Using Redis as a Key/Value store for activity stream


I am in the process of creating a simple activity stream for my app.

The current technology layer and logic is as follows:

** All data relating to an activity is stored in MYSQL and an array of all activity id's are kept in Redis for every user.**

  1. User performs action and activity is directly stored in an 'activities' table in MYSQL and a unique 'activity_id' is returned.
  2. An array of this user's 'followers' is retrieved from the database and for each follower I push this new activity_id into their list in Redis.

When a user views their stream I retrieve the array of activity id's from redis based on their userid. I then perform a simple MYSQL WHERE IN($ids) query to get the actual activity data for all these activity id's.

This kind of setup should I believe be quite scaleable as the queries will always be very simple IN queries. However it presents several problems.

  1. Removing a Follower - If a user stops following someone we need to remove all activity_id's that correspond with that user from their Redis list. This requires looping through all ID's in the Redis list and removing the ones that correspond to the removed user. This strikes me as quite unelegant, is there a better way of managing this?
  2. 'archiving' - I would like to keep the Redis lists to a length of say 1000 activity_id's as a maximum as well as frequently prune old data from the MYSQL activities table to prevent it from growing to an unmanageable size. Obviously this can be achieved by removing old id's from the users stream list when we add a new one. However, I am unsure how to go about archiving this data so that users can view very old activity data should they choose to. What would be the best way to do this? Or am I simply better off enforcing this limit completely and preventing users from viewing very old activity data?

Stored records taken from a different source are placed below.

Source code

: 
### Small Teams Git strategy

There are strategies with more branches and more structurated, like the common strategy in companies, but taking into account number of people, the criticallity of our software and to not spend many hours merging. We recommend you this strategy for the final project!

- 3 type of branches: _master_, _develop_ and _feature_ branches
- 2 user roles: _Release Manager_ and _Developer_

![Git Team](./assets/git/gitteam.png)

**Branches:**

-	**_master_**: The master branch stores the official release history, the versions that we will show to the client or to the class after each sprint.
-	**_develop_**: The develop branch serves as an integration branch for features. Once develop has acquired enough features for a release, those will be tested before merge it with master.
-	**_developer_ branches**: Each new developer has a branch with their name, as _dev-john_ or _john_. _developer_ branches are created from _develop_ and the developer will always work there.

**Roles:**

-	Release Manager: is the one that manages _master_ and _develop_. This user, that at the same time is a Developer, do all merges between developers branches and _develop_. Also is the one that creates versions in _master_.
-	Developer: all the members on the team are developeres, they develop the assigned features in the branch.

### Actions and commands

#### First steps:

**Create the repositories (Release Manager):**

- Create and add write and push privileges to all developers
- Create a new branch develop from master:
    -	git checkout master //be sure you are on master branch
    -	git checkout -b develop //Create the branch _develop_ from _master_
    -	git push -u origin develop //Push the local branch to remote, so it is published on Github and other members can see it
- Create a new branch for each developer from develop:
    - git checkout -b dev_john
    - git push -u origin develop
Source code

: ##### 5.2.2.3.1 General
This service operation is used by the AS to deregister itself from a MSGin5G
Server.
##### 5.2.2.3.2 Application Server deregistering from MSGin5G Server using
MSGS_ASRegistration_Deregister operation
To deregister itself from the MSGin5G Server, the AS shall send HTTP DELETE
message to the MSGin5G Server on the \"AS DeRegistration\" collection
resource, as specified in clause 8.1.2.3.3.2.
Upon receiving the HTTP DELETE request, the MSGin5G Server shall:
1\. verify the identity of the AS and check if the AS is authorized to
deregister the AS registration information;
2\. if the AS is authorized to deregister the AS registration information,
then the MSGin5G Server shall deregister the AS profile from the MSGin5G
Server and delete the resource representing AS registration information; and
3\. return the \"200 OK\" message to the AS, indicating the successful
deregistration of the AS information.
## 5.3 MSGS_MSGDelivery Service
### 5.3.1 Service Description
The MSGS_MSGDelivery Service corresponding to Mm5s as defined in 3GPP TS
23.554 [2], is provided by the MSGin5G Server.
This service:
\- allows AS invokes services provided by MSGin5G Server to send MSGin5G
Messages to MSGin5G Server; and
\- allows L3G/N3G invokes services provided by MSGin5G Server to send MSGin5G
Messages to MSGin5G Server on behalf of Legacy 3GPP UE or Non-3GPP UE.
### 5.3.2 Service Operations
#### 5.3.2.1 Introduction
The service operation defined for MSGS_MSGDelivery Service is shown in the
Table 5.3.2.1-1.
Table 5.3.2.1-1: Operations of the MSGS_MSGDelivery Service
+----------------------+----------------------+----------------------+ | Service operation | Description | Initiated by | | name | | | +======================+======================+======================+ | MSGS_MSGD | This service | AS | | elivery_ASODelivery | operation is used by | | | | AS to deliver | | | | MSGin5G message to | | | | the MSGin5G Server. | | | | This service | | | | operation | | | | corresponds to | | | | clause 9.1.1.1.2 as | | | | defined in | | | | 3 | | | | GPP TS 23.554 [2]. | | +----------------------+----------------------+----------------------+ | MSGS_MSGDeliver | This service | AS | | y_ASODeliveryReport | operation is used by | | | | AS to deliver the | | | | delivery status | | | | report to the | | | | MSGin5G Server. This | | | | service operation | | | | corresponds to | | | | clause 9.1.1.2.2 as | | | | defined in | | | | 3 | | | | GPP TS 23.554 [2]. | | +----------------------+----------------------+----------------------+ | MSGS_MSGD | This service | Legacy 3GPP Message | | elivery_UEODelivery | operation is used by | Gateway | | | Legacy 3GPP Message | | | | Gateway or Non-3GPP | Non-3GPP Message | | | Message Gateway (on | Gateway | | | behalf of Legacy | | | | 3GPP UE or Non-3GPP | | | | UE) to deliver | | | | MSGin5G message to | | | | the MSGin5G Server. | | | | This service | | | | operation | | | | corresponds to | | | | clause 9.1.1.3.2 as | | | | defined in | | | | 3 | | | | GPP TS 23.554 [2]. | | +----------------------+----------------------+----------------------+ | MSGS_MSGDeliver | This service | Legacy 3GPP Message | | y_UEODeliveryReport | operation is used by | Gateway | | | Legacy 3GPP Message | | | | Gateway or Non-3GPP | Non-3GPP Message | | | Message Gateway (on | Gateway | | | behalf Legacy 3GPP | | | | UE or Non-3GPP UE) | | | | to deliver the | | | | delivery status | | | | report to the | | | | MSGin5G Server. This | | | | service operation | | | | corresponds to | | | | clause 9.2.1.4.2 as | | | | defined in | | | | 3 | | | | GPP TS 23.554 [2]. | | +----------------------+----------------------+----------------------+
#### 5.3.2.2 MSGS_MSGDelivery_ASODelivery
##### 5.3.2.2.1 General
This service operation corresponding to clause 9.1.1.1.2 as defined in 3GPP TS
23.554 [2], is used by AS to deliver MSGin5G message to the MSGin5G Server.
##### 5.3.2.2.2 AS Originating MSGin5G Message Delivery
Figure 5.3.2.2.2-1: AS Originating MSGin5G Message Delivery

To summarise: what I would really like to know is if my current setup/logic is a good/bad idea. Do I need a total rethink? If so what are your recommended models? If you feel all is okay, how should I go about addressing the two issues above? I realise this question is quite broad and all answers will be opinion based, but that is exactly what I am looking for. Well formed opinions.

Many thanks in advance.


Solution

  • 1 doesn't seem so difficult to perform (no looping):

    delete Redis from Redis
     join activities on Redis.activity_id = activities.id
                    and activities.user_id = 2 
                    and Redis.user_id = 1
    ;
    

    2 I'm not really sure about archiving. You could create archive tables every period and move old activities from the main table to an archive table periodically. Seems like a single properly normalized activity table ought to be able to get pretty big though. (make sure any "large" activity stores the activity data in a separate table, the main activity table should be "narrow" since it's expected to have a lot of entries)